Domain-Driven Design in Laravel: A Practical Guide
Why the Default Structure Breaks Down
Laravel scaffolds you into a flat structure: app/Models, app/Http/Controllers, app/Jobs. For a CRUD app with a few models, this is fine. For a domain with real complexity — tenants, billing, permissions, workflows — it falls apart fast.
Controllers end up calling Eloquent directly. Models grow to 500 lines with methods like sendWelcomeEmail() sitting next to scopeActive(). Business rules scatter across listeners, observers, and form requests with no clear home.
Domain-Driven Design doesn't solve this by adding ceremony — it solves it by giving every concept a home that matches the business domain.
The Folder Structure
Stop organizing by technical layer. Organize by domain.
app/
Domain/
Billing/
Models/
Invoice.php
Subscription.php
Actions/
CreateInvoice.php
CancelSubscription.php
Events/
InvoicePaid.php
Contracts/
BillingGateway.php
Users/
Models/
User.php
Actions/
RegisterUser.php
SuspendUser.php
DTOs/
RegisterUserData.php
App/ ← thin layer: HTTP, console, jobs
Http/
Controllers/
BillingController.php
Console/
Commands/
RenewSubscriptions.php
The Domain namespace contains pure business logic. The App namespace contains delivery mechanisms (HTTP, CLI, queues) that call into the domain.
Actions Over Fat Controllers
An Action is a single-purpose class that executes one business operation. It replaces the logic that would normally live in a controller or model.
// app/Domain/Users/Actions/RegisterUser.php
class RegisterUser
{
public function __construct(
private readonly UserRepository $users,
private readonly EventDispatcher $events,
) {}
public function execute(RegisterUserData $data): User
{
if ($this->users->existsByEmail($data->email)) {
throw new EmailAlreadyTaken($data->email);
}
$user = $this->users->create([
'name' => $data->name,
'email' => $data->email,
'password' => Hash::make($data->password),
]);
$this->events->dispatch(new UserRegistered($user));
return $user;
}
}
The controller becomes trivially thin:
class RegisterController extends Controller
{
public function __invoke(RegisterRequest $request, RegisterUser $action): JsonResponse
{
$user = $action->execute(RegisterUserData::fromRequest($request));
return response()->json(['user' => UserResource::make($user)], 201);
}
}
Data Transfer Objects
DTOs carry validated data between layers without relying on arrays. They make the shape of your data explicit and typesafe.

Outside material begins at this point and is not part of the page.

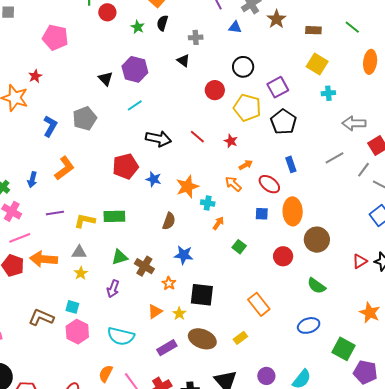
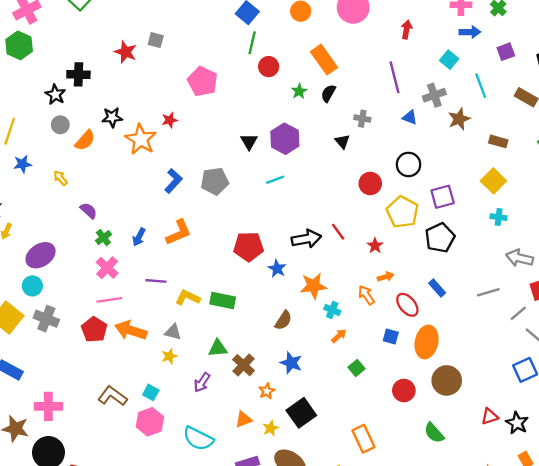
black arrow: (158, 139) -> (306, 239), moved, turned -35
blue rectangle: (291, 164) -> (437, 288), turned -35
black square: (202, 295) -> (301, 413), turned 35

// app/Domain/Users/DTOs/RegisterUserData.php
class RegisterUserData
{
public function __construct(
public readonly string $name,
public readonly string $email,
public readonly string $password,
) {}
public static function fromRequest(RegisterRequest $request): self
{
return new self(
name: $request->validated('name'),
email: $request->validated('email'),
password: $request->validated('password'),
);
}
}
No more $request->all() leaking through your domain. The Action only knows about RegisterUserData, not about HTTP.
Domain Events
Domain events decouple side effects from the core action. The Action fires an event; listeners handle the consequences.
// After user registration, these run independently:
class SendWelcomeEmail implements ShouldQueue
{
public function handle(UserRegistered $event): void
{
Mail::to($event->user)->send(new WelcomeMail($event->user));
}
}
class CreateDefaultWorkspace implements ShouldQueue
{
public function handle(UserRegistered $event): void
{
Workspace::createDefault($event->user);
}
}
The RegisterUser action doesn't know about emails or workspaces. It fires UserRegistered and moves on.
When Not to Use DDD
DDD adds structure. Structure has a maintenance cost. Don't apply it to:
- Simple CRUD sections with no business logic
- Admin panels
- Internal tooling
Apply it where complexity genuinely lives: billing, permissions, multi-tenancy, complex workflows. Let the rest stay simple.
The goal is not to use DDD everywhere — it's to have a place for complex logic that isn't a 600-line controller.